Every line below needs to be returned exactly as written.

[[ Excerpted data, beginning ]]

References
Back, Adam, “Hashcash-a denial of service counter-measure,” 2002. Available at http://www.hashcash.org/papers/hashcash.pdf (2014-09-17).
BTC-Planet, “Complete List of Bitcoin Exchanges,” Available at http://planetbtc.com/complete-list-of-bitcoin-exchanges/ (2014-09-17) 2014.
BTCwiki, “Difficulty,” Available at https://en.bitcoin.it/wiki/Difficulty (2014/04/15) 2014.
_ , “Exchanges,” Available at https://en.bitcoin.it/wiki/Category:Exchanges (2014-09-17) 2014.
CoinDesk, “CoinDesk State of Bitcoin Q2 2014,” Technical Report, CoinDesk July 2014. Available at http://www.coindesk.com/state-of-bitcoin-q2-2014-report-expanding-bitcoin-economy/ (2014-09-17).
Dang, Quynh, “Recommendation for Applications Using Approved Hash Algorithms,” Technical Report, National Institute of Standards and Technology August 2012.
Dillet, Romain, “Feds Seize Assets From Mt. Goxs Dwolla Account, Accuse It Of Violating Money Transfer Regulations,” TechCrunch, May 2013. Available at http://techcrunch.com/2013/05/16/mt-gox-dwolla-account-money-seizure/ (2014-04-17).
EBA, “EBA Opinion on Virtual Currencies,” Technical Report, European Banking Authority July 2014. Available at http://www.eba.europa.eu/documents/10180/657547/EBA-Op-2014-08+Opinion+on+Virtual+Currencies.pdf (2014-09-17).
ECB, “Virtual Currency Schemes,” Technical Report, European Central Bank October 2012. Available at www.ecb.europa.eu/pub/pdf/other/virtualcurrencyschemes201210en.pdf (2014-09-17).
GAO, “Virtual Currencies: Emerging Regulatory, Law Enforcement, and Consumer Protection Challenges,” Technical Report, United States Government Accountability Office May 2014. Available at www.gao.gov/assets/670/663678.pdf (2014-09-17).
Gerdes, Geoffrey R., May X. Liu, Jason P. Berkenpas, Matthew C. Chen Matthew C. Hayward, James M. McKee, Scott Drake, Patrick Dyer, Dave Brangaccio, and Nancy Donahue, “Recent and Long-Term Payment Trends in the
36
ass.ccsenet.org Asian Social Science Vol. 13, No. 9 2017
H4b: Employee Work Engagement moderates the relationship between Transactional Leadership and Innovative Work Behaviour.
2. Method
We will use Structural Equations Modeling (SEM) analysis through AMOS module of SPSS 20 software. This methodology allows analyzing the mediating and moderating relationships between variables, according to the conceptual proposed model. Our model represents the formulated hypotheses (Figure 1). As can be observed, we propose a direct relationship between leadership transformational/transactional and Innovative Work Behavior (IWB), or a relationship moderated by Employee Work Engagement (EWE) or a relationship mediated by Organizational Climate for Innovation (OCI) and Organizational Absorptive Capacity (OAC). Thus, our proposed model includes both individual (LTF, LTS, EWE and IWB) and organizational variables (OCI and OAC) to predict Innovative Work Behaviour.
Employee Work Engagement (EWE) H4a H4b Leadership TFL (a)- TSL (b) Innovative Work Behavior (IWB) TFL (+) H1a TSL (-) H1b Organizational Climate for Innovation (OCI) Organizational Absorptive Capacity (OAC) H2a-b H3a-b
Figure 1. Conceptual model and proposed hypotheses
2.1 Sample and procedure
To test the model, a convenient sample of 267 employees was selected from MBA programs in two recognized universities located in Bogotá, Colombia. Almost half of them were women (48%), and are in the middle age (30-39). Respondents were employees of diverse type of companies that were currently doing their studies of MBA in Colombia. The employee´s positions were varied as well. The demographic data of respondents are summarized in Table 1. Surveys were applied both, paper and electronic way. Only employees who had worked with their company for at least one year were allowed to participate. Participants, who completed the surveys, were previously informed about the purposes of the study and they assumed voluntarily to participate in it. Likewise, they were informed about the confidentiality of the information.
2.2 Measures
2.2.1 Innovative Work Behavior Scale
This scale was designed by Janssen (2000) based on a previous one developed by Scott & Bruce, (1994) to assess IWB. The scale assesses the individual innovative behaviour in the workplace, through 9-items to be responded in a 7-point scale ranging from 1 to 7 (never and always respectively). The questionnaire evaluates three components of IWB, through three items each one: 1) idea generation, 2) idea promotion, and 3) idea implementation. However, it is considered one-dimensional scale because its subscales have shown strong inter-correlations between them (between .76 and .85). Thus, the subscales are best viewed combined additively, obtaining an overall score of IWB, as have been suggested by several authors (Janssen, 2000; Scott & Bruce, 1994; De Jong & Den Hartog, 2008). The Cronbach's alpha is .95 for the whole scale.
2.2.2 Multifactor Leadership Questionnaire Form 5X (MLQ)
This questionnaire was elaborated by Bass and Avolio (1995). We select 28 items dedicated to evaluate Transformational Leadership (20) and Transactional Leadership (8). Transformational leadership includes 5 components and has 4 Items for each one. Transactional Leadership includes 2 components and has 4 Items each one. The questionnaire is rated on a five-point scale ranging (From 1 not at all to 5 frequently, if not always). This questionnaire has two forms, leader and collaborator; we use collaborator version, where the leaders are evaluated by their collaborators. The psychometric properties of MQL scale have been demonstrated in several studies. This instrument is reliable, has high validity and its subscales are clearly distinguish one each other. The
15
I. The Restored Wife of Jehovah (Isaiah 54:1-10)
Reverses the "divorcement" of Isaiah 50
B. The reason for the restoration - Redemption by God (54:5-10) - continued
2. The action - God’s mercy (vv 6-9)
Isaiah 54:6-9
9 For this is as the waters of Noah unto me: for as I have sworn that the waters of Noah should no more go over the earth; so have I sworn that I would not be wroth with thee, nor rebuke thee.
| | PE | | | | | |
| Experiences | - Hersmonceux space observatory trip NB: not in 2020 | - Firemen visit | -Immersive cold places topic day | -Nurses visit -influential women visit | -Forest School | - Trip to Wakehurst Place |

[[ Excerpted data, end ]]

- **Your solution**
References
Back, Adam, “Hashcash-a denial of service counter-measure,” 2002. Available at http://www.hashcash.org/papers/hashcash.pdf (2014-09-17).
BTC-Planet, “Complete List of Bitcoin Exchanges,” Available at http://planetbtc.com/complete-list-of-bitcoin-exchanges/ (2014-09-17) 2014.
BTCwiki, “Difficulty,” Available at https://en.bitcoin.it/wiki/Difficulty (2014/04/15) 2014.
_ , “Exchanges,” Available at https://en.bitcoin.it/wiki/Category:Exchanges (2014-09-17) 2014.
CoinDesk, “CoinDesk State of Bitcoin Q2 2014,” Technical Report, CoinDesk July 2014. Available at http://www.coindesk.com/state-of-bitcoin-q2-2014-report-expanding-bitcoin-economy/ (2014-09-17).
Dang, Quynh, “Recommendation for Applications Using Approved Hash Algorithms,” Technical Report, National Institute of Standards and Technology August 2012.
Dillet, Romain, “Feds Seize Assets From Mt. Goxs Dwolla Account, Accuse It Of Violating Money Transfer Regulations,” TechCrunch, May 2013. Available at http://techcrunch.com/2013/05/16/mt-gox-dwolla-account-money-seizure/ (2014-04-17).
EBA, “EBA Opinion on Virtual Currencies,” Technical Report, European Banking Authority July 2014. Available at http://www.eba.europa.eu/documents/10180/657547/EBA-Op-2014-08+Opinion+on+Virtual+Currencies.pdf (2014-09-17).
ECB, “Virtual Currency Schemes,” Technical Report, European Central Bank October 2012. Available at www.ecb.europa.eu/pub/pdf/other/virtualcurrencyschemes201210en.pdf (2014-09-17).
GAO, “Virtual Currencies: Emerging Regulatory, Law Enforcement, and Consumer Protection Challenges,” Technical Report, United States Government Accountability Office May 2014. Available at www.gao.gov/assets/670/663678.pdf (2014-09-17).
Gerdes, Geoffrey R., May X. Liu, Jason P. Berkenpas, Matthew C. Chen Matthew C. Hayward, James M. McKee, Scott Drake, Patrick Dyer, Dave Brangaccio, and Nancy Donahue, “Recent and Long-Term Payment Trends in the
36
ass.ccsenet.org Asian Social Science Vol. 13, No. 9 2017
H4b: Employee Work Engagement moderates the relationship between Transactional Leadership and Innovative Work Behaviour.
2. Method
We will use Structural Equations Modeling (SEM) analysis through AMOS module of SPSS 20 software. This methodology allows analyzing the mediating and moderating relationships between variables, according to the conceptual proposed model. Our model represents the formulated hypotheses (Figure 1). As can be observed, we propose a direct relationship between leadership transformational/transactional and Innovative Work Behavior (IWB), or a relationship moderated by Employee Work Engagement (EWE) or a relationship mediated by Organizational Climate for Innovation (OCI) and Organizational Absorptive Capacity (OAC). Thus, our proposed model includes both individual (LTF, LTS, EWE and IWB) and organizational variables (OCI and OAC) to predict Innovative Work Behaviour.
Employee Work Engagement (EWE) H4a H4b Leadership TFL (a)- TSL (b) Innovative Work Behavior (IWB) TFL (+) H1a TSL (-) H1b Organizational Climate for Innovation (OCI) Organizational Absorptive Capacity (OAC) H2a-b H3a-b
Figure 1. Conceptual model and proposed hypotheses
2.1 Sample and procedure
To test the model, a convenient sample of 267 employees was selected from MBA programs in two recognized universities located in Bogotá, Colombia. Almost half of them were women (48%), and are in the middle age (30-39). Respondents were employees of diverse type of companies that were currently doing their studies of MBA in Colombia. The employee´s positions were varied as well. The demographic data of respondents are summarized in Table 1. Surveys were applied both, paper and electronic way. Only employees who had worked with their company for at least one year were allowed to participate. Participants, who completed the surveys, were previously informed about the purposes of the study and they assumed voluntarily to participate in it. Likewise, they were informed about the confidentiality of the information.
2.2 Measures
2.2.1 Innovative Work Behavior Scale
This scale was designed by Janssen (2000) based on a previous one developed by Scott & Bruce, (1994) to assess IWB. The scale assesses the individual innovative behaviour in the workplace, through 9-items to be responded in a 7-point scale ranging from 1 to 7 (never and always respectively). The questionnaire evaluates three components of IWB, through three items each one: 1) idea generation, 2) idea promotion, and 3) idea implementation. However, it is considered one-dimensional scale because its subscales have shown strong inter-correlations between them (between .76 and .85). Thus, the subscales are best viewed combined additively, obtaining an overall score of IWB, as have been suggested by several authors (Janssen, 2000; Scott & Bruce, 1994; De Jong & Den Hartog, 2008). The Cronbach's alpha is .95 for the whole scale.
2.2.2 Multifactor Leadership Questionnaire Form 5X (MLQ)
This questionnaire was elaborated by Bass and Avolio (1995). We select 28 items dedicated to evaluate Transformational Leadership (20) and Transactional Leadership (8). Transformational leadership includes 5 components and has 4 Items for each one. Transactional Leadership includes 2 components and has 4 Items each one. The questionnaire is rated on a five-point scale ranging (From 1 not at all to 5 frequently, if not always). This questionnaire has two forms, leader and collaborator; we use collaborator version, where the leaders are evaluated by their collaborators. The psychometric properties of MQL scale have been demonstrated in several studies. This instrument is reliable, has high validity and its subscales are clearly distinguish one each other. The
15
I. The Restored Wife of Jehovah (Isaiah 54:1-10)
Reverses the "divorcement" of Isaiah 50
B. The reason for the restoration - Redemption by God (54:5-10) - continued
2. The action - God’s mercy (vv 6-9)
Isaiah 54:6-9
9 For this is as the waters of Noah unto me: for as I have sworn that the waters of Noah should no more go over the earth; so have I sworn that I would not be wroth with thee, nor rebuke thee.
| | PE | | | | | |
| Experiences | - Hersmonceux space observatory trip NB: not in 2020 | - Firemen visit | -Immersive cold places topic day | -Nurses visit -influential women visit | -Forest School | - Trip to Wakehurst Place |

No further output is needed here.